Deutschland hat in den letzten Jahrzehnten massiv CO2 eingespart, ist quasi Weltmeister bei den erneuerbaren Energien - für ein Industrieland, das auch massiv exportiert und davon lebt.
Also keine allzu ideologischen Argumente vorbringen.

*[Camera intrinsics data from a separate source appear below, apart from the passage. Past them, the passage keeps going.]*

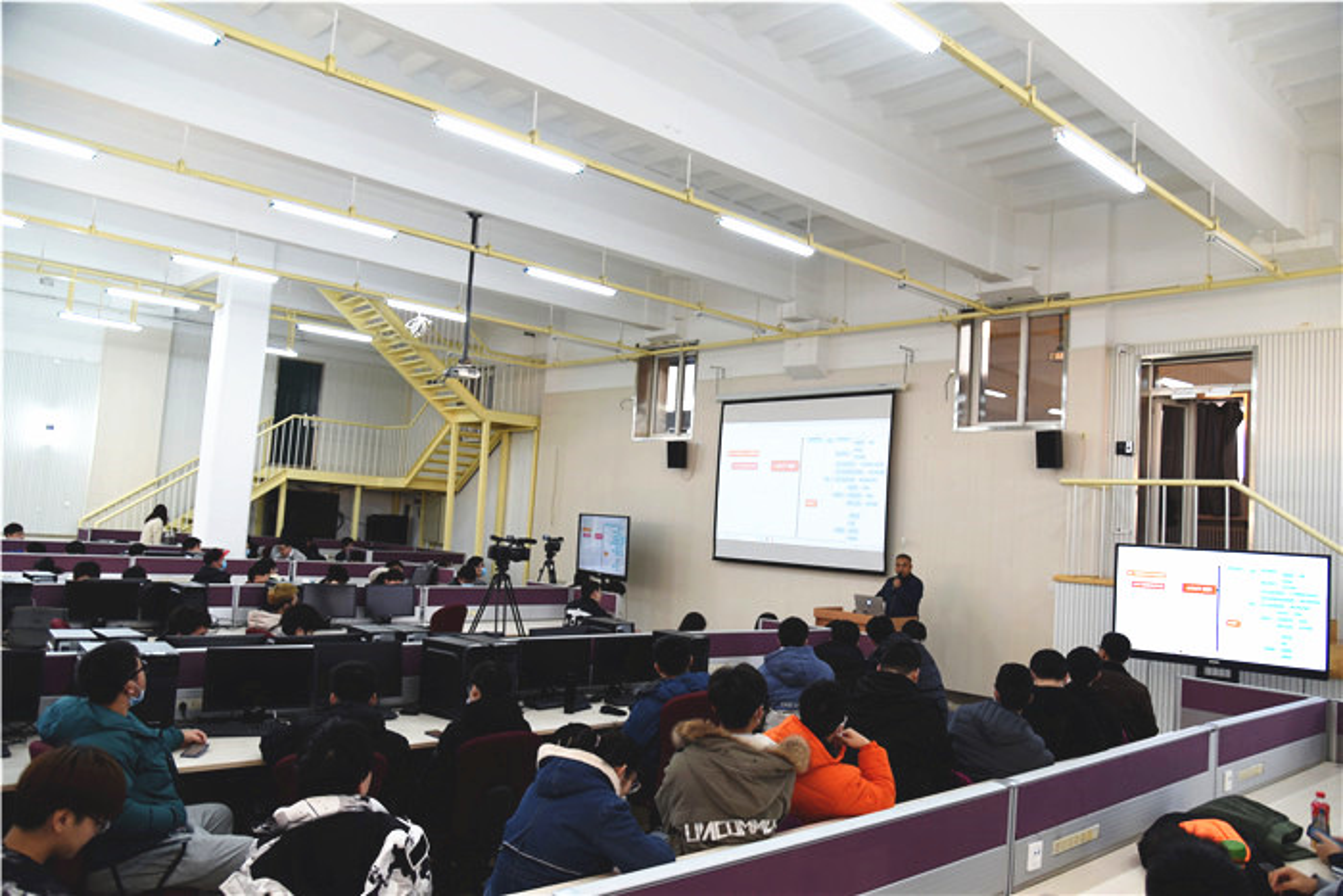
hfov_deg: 67.4
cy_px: 448
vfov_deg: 47.9
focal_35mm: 27
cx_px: 672
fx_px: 1007
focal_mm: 27
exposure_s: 1/100
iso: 800
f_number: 4
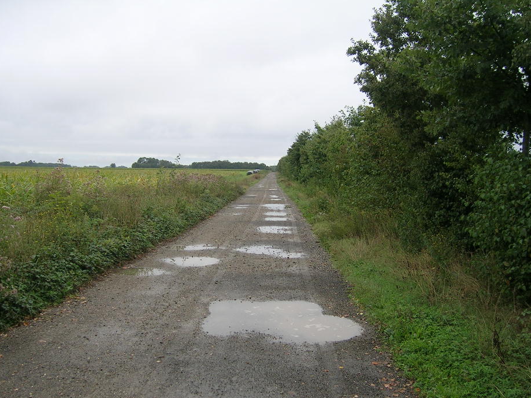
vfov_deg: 36.8
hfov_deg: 47.9
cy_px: 207
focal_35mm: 39
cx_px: 264
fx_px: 598
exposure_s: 1/254
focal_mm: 5.4
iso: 50
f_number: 2.8
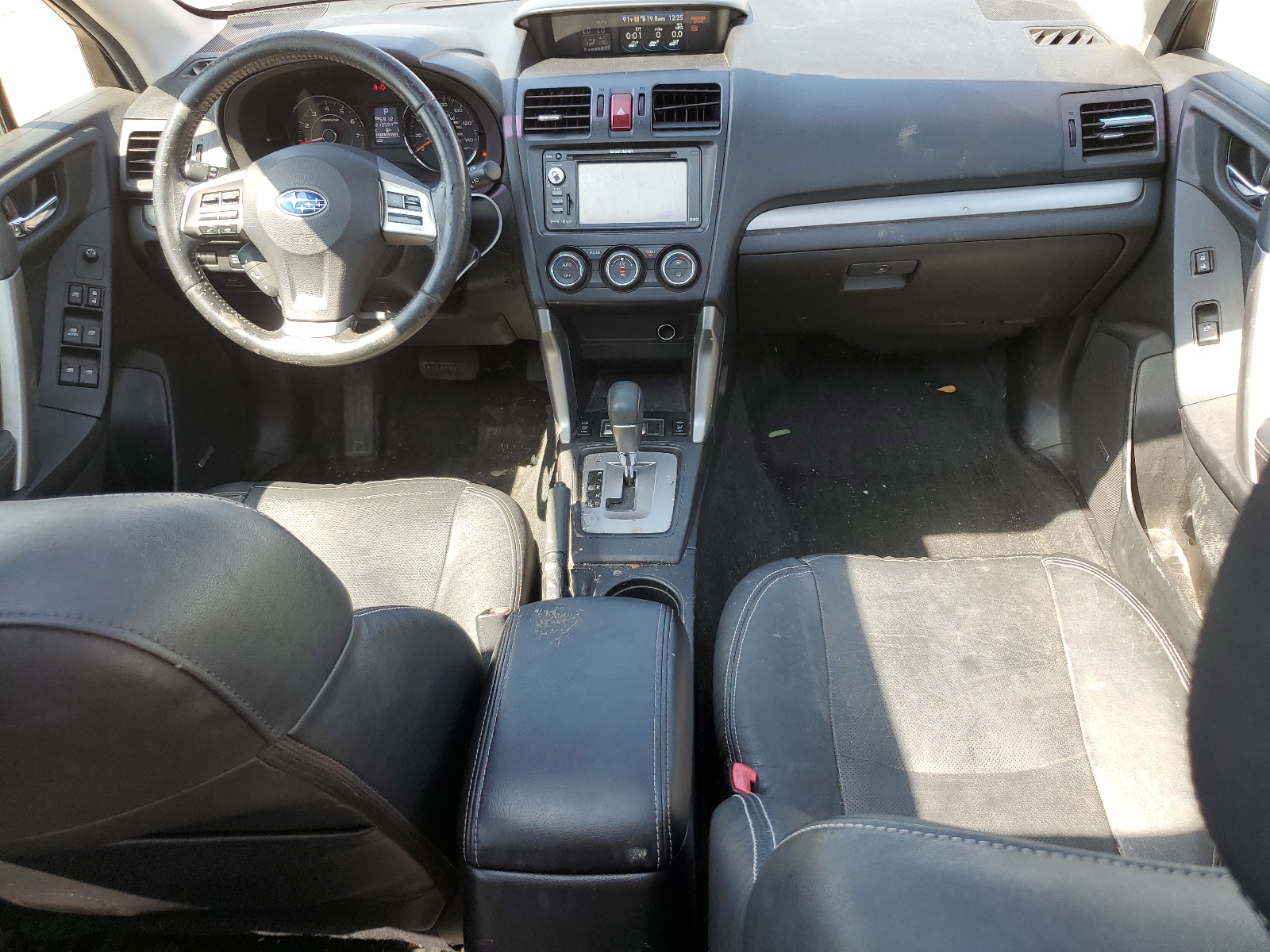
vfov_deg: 53.1
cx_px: 635
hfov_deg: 67.3
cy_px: 476
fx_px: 954
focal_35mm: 26
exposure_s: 1/233
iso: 50
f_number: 1.5
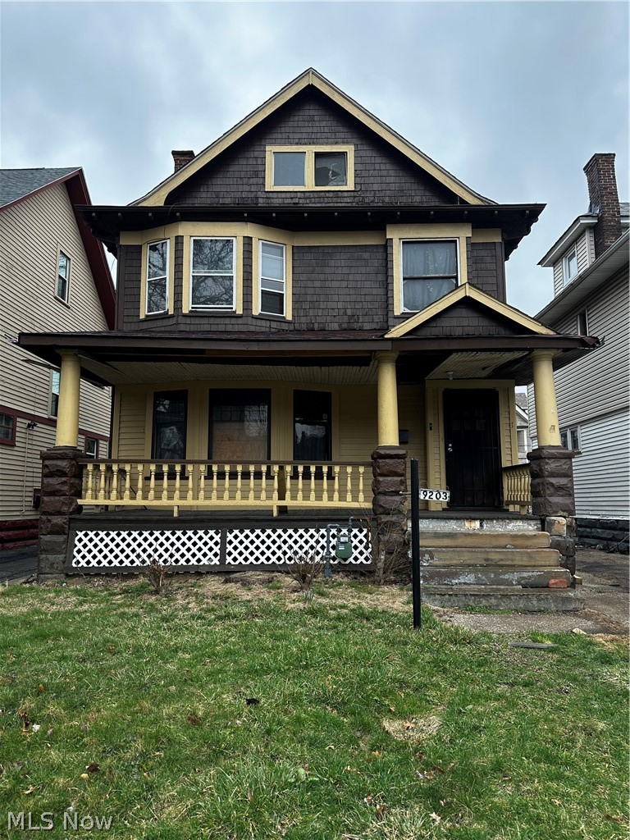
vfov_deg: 71.6
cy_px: 420
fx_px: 582
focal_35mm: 24
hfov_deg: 56.8
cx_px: 315
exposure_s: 1/404
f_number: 1.78
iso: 80
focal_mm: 6.86
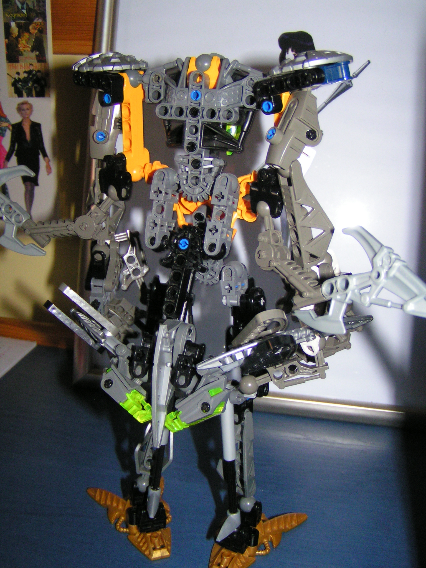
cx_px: 213
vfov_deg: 49.0
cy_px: 284
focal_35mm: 38
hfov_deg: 37.7
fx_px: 624
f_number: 2.8
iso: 200
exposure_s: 1/40
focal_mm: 5.8
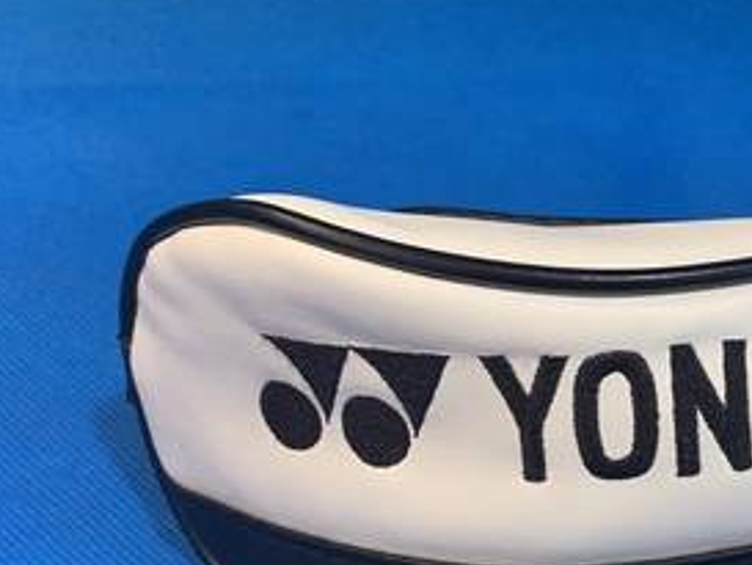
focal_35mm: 61
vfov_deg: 24.0
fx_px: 1326
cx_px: 821
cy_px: 333
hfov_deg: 28.8
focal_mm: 4.25
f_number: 1.8
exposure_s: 1/60
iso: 100
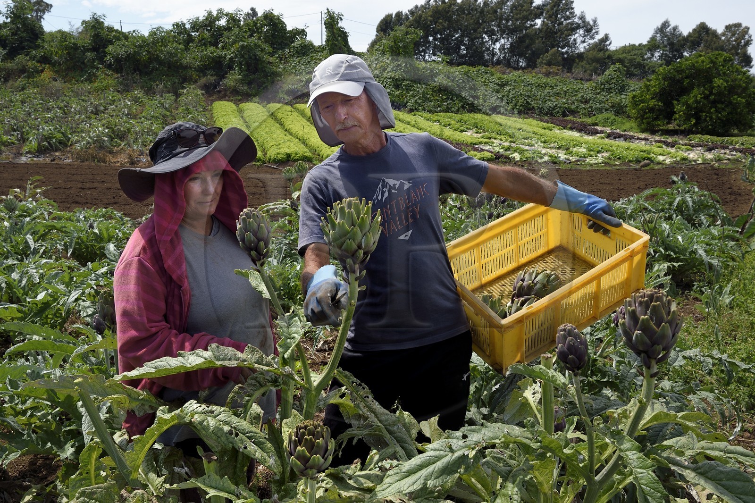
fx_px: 650
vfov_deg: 42.3
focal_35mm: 31
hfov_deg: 60.3
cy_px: 252
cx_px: 378
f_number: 11
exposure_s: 1/200
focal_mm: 31
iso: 200
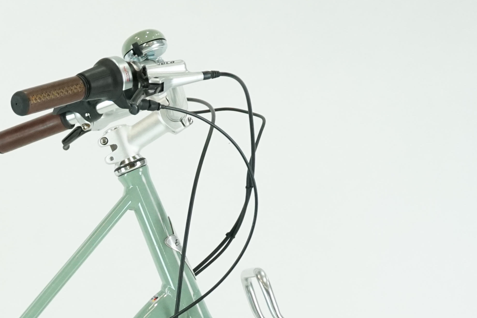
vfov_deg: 6.4
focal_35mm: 213
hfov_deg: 9.5
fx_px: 2822
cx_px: -85
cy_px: 463
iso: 2500
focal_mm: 70
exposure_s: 1/200
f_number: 7.1
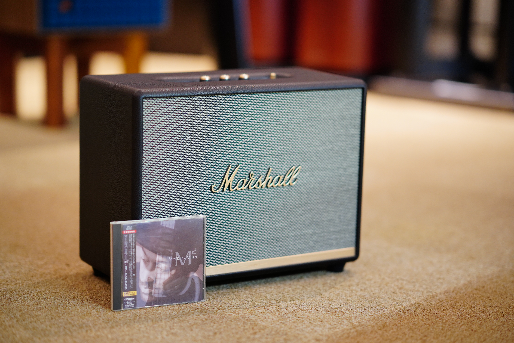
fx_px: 1214
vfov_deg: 16.1
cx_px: 257
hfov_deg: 23.9
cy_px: 172
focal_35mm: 85
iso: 1000
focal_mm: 85
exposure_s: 1/100
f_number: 1.6
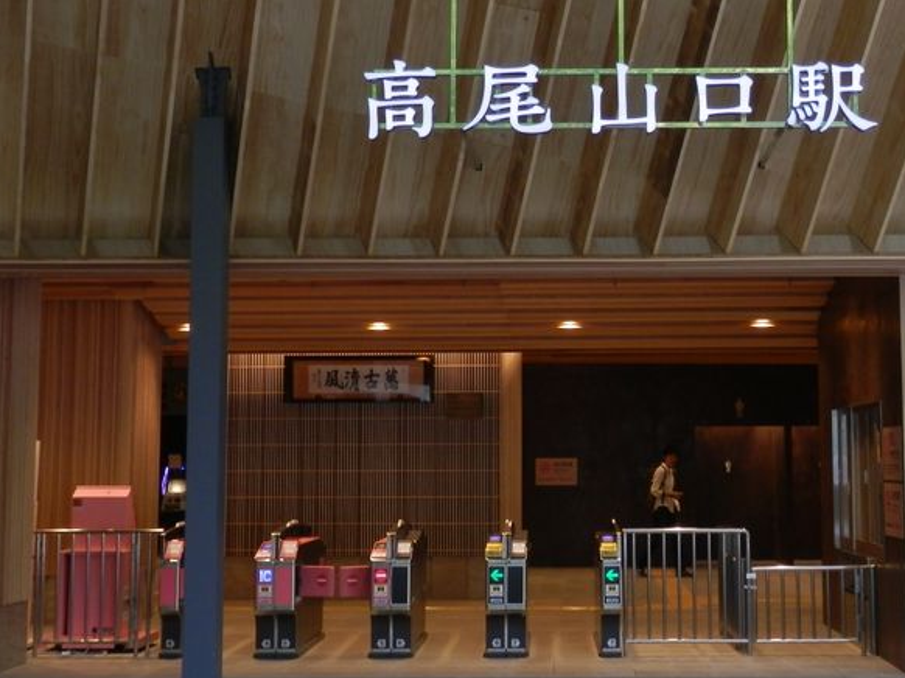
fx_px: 1437
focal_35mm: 55
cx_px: 560
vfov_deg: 26.5
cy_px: 339
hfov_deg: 34.8
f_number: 3.7
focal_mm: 7.3
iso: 200
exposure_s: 1/60
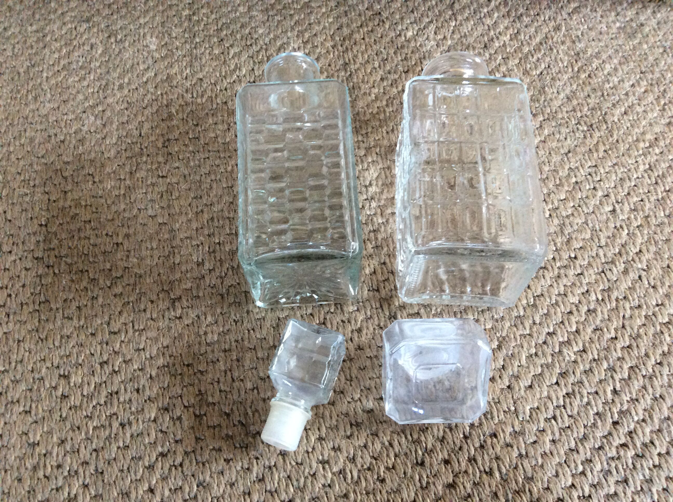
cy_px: 251
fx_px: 621
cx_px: 336
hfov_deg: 56.9
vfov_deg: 44.1
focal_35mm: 32
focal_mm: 3.3
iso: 200
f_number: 2.4
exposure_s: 1/25
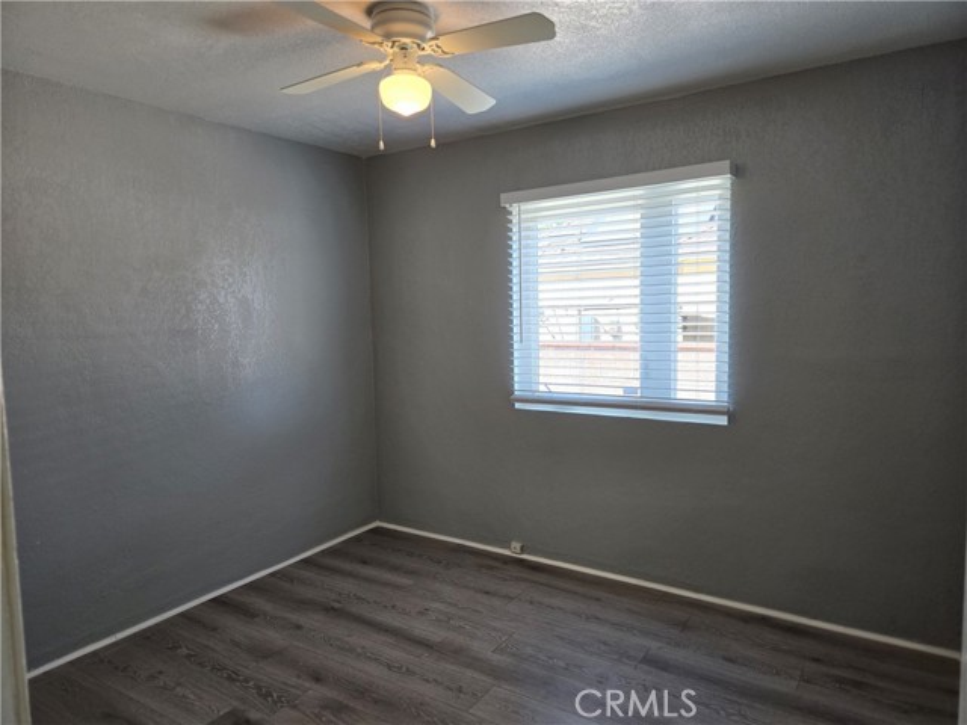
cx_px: 484
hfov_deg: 73.9
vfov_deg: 58.9
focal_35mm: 23
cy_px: 362
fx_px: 643
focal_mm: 5.4
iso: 64
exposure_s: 1/120
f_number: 1.8
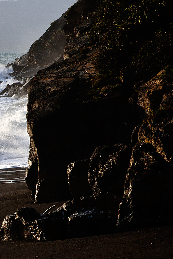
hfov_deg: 7.3
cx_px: -57
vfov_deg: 11.1
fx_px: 1334
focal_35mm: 185
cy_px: 141
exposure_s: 1/160
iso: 250
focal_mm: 98
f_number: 16
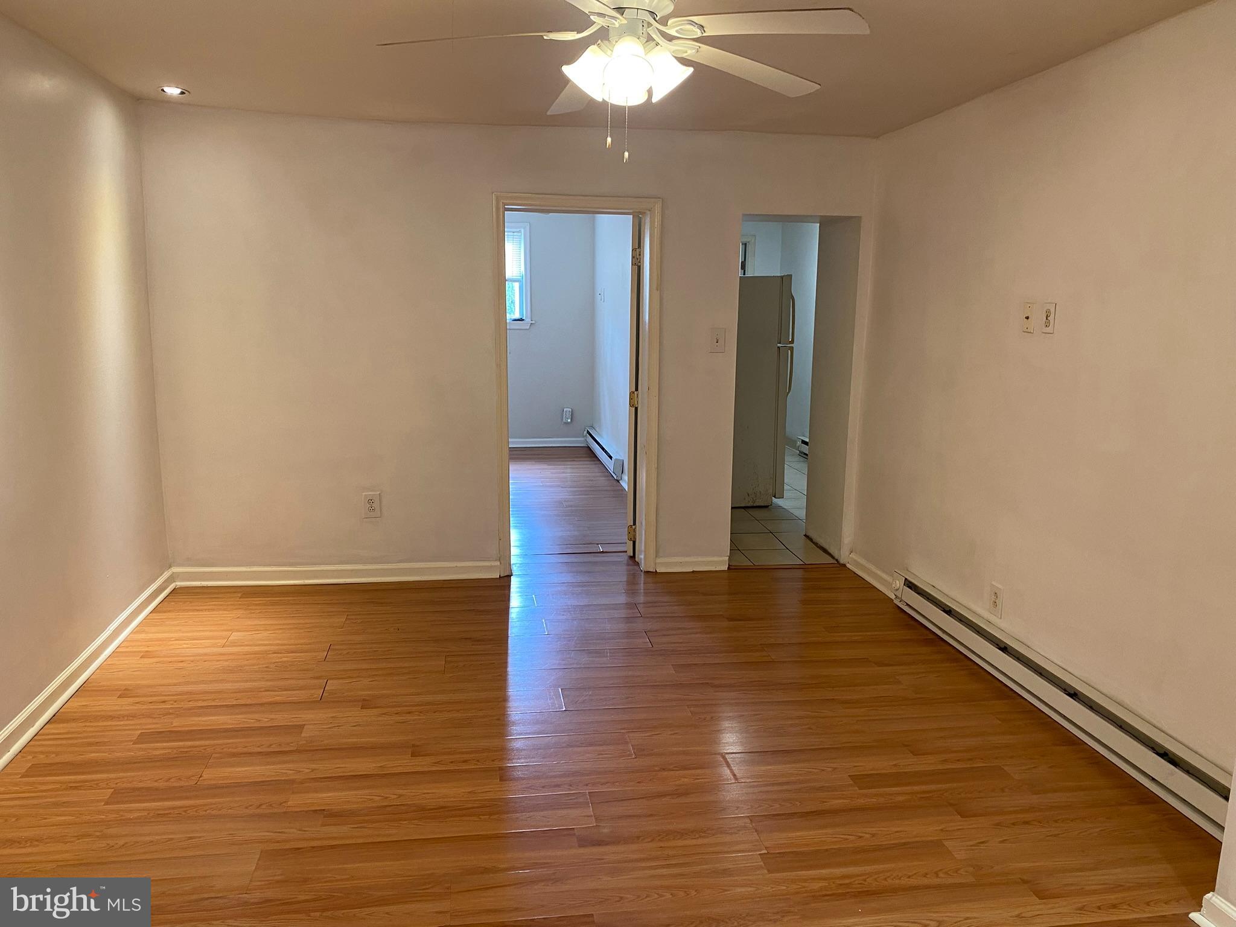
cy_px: 464
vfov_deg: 53.1
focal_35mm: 26
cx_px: 618
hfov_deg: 67.3
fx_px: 928
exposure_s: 1/60
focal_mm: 4.25
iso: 100
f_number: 1.8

Das Wahlvolk wurde also mal wieder belogen und betrogen! Wesentliche Informationen, die die Budgets ganzer Industriezweige und die jedes einzelnen Bürgers fundamental betreffen, werden so lange unter Verschluss gehalten, bis das Wahlvolk keine Möglichkeit mehr hat, darauf zu reagieren. Nach den blumigen Versprechen im Wahlkampf kommen jetzt die harten Fakten, i.e. die Quittung für die verfehlte Klimapolitik der letzten 30-40 Jahre, die meiste Zeit mit CDU-Beteiligung. Schluss jetzt mit dem ewigen "Weiter so". Wir und die Welt sind am Anschlag. Höchste Zeit für eine faktenorientierte Diskussion. Es geht nicht um Laschet oder Nicht-Laschet. Es geht um unseren Hals. Wird höchste Zeit, die notwendige Reaktion auf die Fakten auch personell zu untermauern. Eine Kanzlerin Bearbock wäre die Antwort gewesen, aber die wurde ja medial demontiert. Also bleibt alles beim Alten. Zum Ko....Und das schreibt kein Grünenfan.